In my most recent blog on what higher education can learn from K-12, I pointed to the potential of the flipped classroom coupled with technology for increasing learning. Essentially, the flipped classroom allows the teacher to concentrate on more active engagement with learners, adapting to the needs of the learner, with students’ applying what is being learned during classroom time rather than listening to a lecture. What makes the flipped classroom a reality today for K-12 – and for colleges and universities – is the role that technology plays.
What I did not address in that last blog was the role that technology and the flipped classroom can play in raising faculty productivity and in lowering costs to students and families. The cost of a college or university degree remains a barrier to our achieving President Obama’s 2020 goal of having the U.S. become the country with the highest percentage of its students’ graduating from college. Besides its negative impact on demand for college degrees, rising costs of a college education are responsible for growing consumer debt. A recent report from the Federal Reserve Bank of New York outlined an increase of $64 billion in student loan balances over the last year, while household debt from all other sources (e.g., mortgages, auto loans, credit card balances) fell a combined total of $383 billion.

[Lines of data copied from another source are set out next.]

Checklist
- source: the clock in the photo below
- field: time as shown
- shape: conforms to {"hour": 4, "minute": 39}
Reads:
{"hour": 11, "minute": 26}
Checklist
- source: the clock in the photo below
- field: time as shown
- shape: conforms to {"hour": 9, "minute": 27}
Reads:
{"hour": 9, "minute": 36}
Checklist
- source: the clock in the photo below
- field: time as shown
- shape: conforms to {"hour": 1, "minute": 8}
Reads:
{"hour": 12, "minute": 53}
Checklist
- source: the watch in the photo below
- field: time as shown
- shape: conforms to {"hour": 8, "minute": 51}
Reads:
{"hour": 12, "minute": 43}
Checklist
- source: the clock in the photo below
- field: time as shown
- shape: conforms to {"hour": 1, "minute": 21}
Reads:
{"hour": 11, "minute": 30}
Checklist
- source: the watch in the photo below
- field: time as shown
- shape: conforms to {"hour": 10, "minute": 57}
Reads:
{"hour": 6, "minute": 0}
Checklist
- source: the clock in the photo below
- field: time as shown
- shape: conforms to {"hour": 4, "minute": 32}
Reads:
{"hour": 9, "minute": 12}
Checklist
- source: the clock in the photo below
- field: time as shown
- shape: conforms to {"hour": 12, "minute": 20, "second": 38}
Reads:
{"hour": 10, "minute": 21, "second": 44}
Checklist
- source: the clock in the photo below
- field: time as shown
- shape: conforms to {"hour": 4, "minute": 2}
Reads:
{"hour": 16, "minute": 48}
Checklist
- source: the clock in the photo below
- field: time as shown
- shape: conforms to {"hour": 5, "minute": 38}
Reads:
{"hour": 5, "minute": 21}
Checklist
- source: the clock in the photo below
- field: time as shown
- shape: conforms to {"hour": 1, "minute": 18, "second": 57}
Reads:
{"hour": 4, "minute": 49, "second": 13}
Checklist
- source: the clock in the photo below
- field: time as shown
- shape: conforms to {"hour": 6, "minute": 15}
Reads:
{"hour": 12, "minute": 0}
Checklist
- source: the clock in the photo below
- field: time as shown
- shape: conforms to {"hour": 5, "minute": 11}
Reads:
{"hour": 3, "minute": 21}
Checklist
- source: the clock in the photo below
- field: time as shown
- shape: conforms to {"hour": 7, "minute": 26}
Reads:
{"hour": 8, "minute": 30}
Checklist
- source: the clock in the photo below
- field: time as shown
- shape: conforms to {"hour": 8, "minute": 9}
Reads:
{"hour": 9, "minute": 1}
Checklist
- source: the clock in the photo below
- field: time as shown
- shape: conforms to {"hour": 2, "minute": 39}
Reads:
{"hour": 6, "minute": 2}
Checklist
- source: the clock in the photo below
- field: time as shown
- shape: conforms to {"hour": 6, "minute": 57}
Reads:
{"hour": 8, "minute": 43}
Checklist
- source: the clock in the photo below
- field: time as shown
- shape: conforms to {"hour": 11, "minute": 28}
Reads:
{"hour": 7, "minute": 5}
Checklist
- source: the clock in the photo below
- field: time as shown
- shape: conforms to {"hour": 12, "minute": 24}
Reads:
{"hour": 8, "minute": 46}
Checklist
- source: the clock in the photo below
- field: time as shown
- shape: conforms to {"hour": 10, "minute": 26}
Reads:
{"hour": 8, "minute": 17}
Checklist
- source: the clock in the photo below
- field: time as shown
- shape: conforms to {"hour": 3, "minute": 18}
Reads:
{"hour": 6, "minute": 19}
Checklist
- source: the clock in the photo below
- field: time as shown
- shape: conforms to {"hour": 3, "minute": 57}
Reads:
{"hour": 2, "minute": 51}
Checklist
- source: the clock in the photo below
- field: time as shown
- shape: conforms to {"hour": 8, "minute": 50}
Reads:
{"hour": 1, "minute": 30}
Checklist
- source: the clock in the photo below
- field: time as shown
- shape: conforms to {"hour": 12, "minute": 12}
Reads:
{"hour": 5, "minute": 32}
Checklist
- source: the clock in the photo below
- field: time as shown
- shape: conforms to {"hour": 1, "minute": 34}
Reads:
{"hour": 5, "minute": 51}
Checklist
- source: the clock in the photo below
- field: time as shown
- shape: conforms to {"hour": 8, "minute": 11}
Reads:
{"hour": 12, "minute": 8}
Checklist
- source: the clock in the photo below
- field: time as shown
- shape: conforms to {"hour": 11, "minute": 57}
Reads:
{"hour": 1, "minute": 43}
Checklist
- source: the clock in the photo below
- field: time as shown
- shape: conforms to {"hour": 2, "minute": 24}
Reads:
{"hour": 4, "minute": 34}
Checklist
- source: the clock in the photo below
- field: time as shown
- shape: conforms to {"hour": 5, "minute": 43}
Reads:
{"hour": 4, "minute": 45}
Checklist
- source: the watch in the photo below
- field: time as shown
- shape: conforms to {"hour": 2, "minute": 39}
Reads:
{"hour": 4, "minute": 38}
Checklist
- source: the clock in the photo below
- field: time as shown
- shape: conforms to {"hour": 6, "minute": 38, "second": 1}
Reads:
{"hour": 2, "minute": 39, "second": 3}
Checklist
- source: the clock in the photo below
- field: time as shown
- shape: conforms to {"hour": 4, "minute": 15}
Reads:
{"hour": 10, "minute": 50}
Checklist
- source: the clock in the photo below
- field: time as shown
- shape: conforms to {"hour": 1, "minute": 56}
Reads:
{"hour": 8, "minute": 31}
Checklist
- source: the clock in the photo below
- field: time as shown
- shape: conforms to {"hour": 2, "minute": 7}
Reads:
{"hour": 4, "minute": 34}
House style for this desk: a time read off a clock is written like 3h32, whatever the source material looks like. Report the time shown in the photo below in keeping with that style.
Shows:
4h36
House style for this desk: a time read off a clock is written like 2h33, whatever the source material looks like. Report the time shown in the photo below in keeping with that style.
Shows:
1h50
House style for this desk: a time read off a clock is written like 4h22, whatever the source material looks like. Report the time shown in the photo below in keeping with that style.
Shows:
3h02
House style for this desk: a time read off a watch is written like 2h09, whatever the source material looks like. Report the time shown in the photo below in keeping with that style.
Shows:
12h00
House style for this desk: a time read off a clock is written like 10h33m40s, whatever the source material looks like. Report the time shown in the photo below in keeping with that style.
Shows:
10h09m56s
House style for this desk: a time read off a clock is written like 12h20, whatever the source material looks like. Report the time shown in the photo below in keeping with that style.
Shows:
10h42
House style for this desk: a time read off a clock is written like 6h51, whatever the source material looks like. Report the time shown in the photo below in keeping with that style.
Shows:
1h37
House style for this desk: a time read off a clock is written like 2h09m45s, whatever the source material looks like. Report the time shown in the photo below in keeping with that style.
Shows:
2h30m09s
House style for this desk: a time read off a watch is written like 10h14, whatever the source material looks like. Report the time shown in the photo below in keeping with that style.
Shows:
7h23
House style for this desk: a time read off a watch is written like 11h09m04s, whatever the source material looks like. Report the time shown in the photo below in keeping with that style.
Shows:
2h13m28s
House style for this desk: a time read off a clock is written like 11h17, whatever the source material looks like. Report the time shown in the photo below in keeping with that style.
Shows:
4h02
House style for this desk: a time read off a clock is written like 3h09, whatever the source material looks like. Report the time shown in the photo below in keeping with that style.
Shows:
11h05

Making the U.S. competitive globally was the intent of the President’s 2020 college education goal. But its achievement seems unlikely without addressing the rising costs to a student and family for a college degree. A very large proportion of a college’s expenditures remains its instructional budget. For example, Colorado State University reported this year that 31% of expenditures were for instruction and academic support with the next largest category being research at 22%. Both expenditure areas are heavily driven by faculty expenses. Raising productivity of faculty, then, becomes one means to lower the price of a college degree.
Admittedly, substituting technology for some faculty expenditures will not be cheap or easy. Technology expenses include hardware and software as well as related support staff, training, etc. Despite the costs of a transition to greater use of technology in the college learning environment, the alternative is continued increases in tuition. The public seems unlikely to tolerate continued tuition increases for a college degree, and the federal government is already increasingly intolerant of growing student loan debt.
There is every reason to look more closely at this concept of the flipped classroom in higher education. Perhaps it can be the means to raising faculty productivity, integrating technology into the learning process, and holding down tuition costs.